## BEGIN TEXT

Sailing The Seas Of Cheese

by Primus

Primus - Sailing The Seas Of Cheese

Ratings

Music: ★★★★☆ (4.0/5)

Sound: ☆☆☆☆☆ (0.0/5)

Review

**Sailing The Seas Of Cheese - Primus ★★★★☆**

In the grand pantheon of rock music's most gloriously unhinged moments, few albums have managed to be simultaneously as accessible and as utterly deranged as Primus's 1991 masterpiece "Sailing The Seas Of Cheese." Like a fever dream broadcast from some alternate dimension where Captain Beefheart fronted Rush while subsisting entirely on hallucinogens and cartoon reruns, this record stands as testament to what happens when genuine musical virtuosity collides headlong with an absolutely uncompromising vision of weirdness.

The origins of this peculiar beast trace back to the San Francisco Bay Area's thriving alternative scene of the late eighties, where bassist Les Claypool had been crafting his singular brand of funk-metal fusion with various lineups. Following the departure of guitarist Todd Huth after their 1990 debut "Frizzle Fry," Claypool recruited Larry "Ler" LaLonde, a former member of thrash outfit Possessed, whose angular, effects-laden approach proved the perfect foil to Claypool's rubber-band bass acrobatics. With drummer Tim "Herb" Alexander's polyrhythmic wizardry completing the triumvirate, Primus had assembled their definitive lineup just as major labels came sniffing around the underground.

## END TEXT
## BEGIN DATA EXTRACT

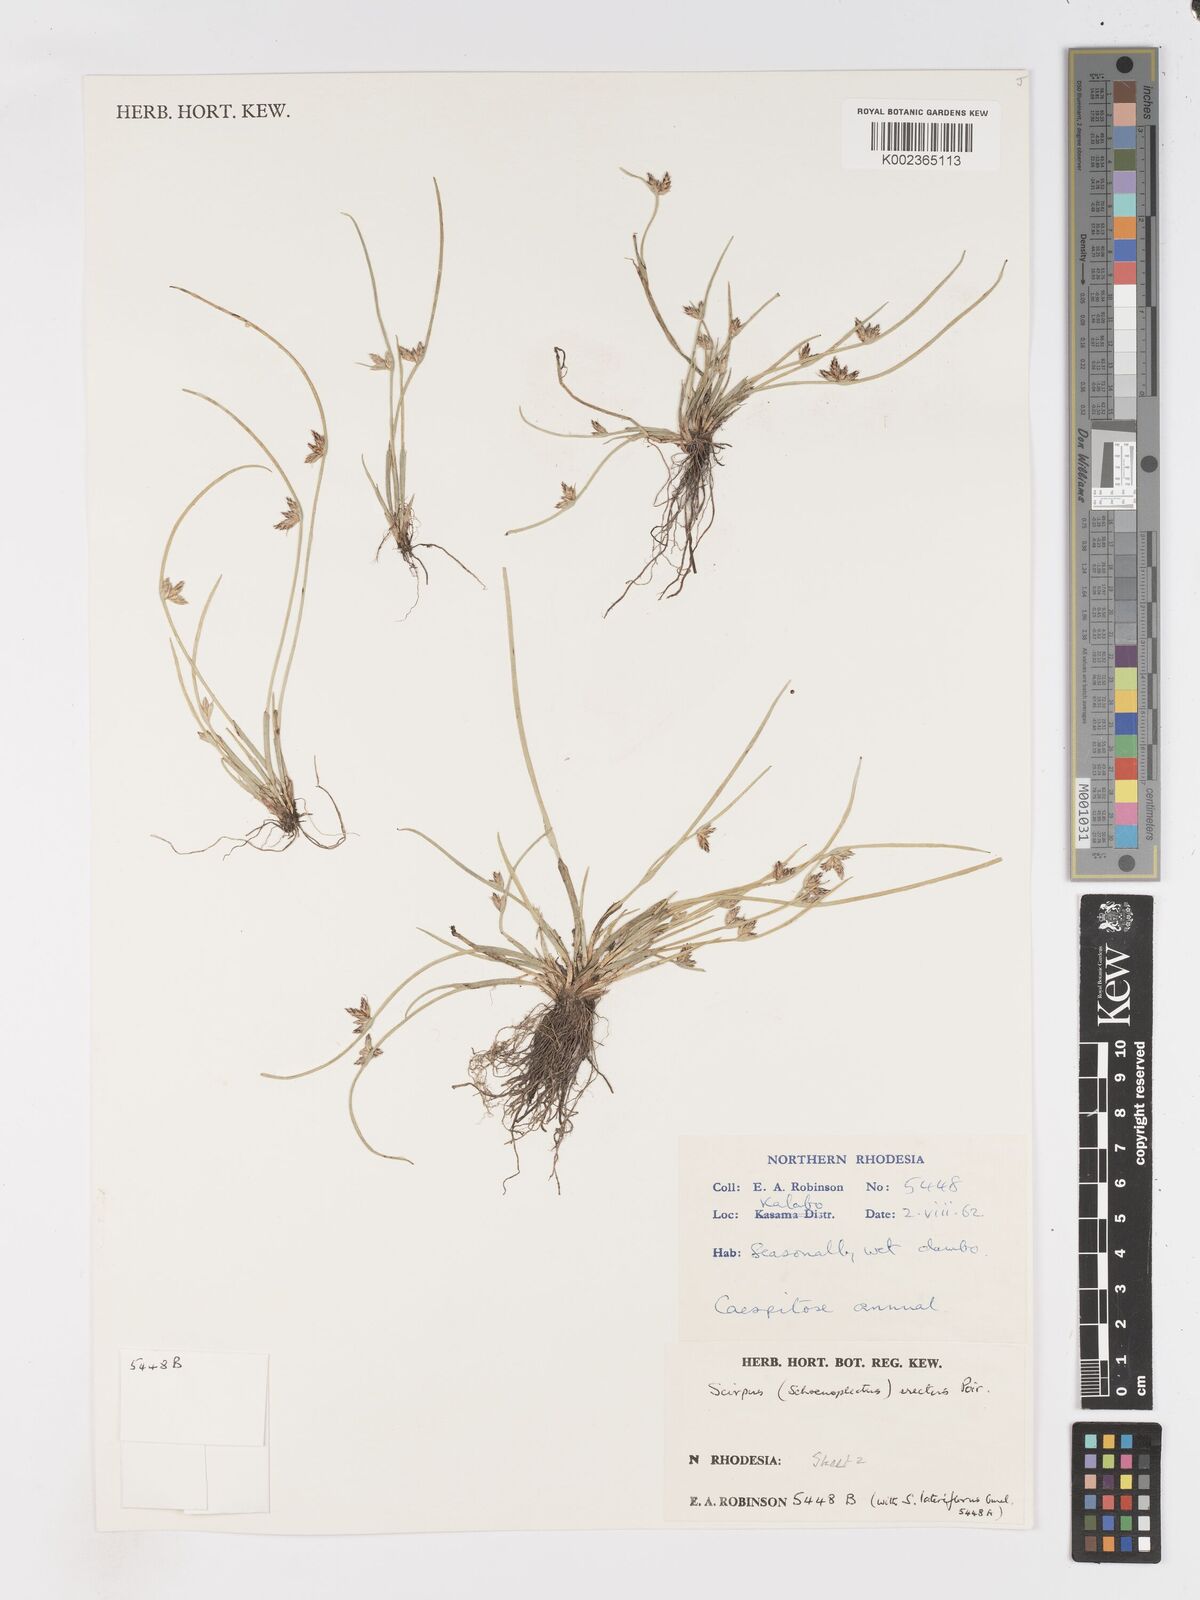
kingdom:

## END DATA EXTRACT

→ **WHAT IS EXPECTED**
Please repeat, word for word, the part of the album review above that begins at "Primus - Sailing" and stops after "vision of weirdness.".

→ **RESULT**
Primus - Sailing The Seas Of Cheese

Ratings

Music: ★★★★☆ (4.0/5)

Sound: ☆☆☆☆☆ (0.0/5)

Review

**Sailing The Seas Of Cheese - Primus ★★★★☆**

In the grand pantheon of rock music's most gloriously unhinged moments, few albums have managed to be simultaneously as accessible and as utterly deranged as Primus's 1991 masterpiece "Sailing The Seas Of Cheese." Like a fever dream broadcast from some alternate dimension where Captain Beefheart fronted Rush while subsisting entirely on hallucinogens and cartoon reruns, this record stands as testament to what happens when genuine musical virtuosity collides headlong with an absolutely uncompromising vision of weirdness.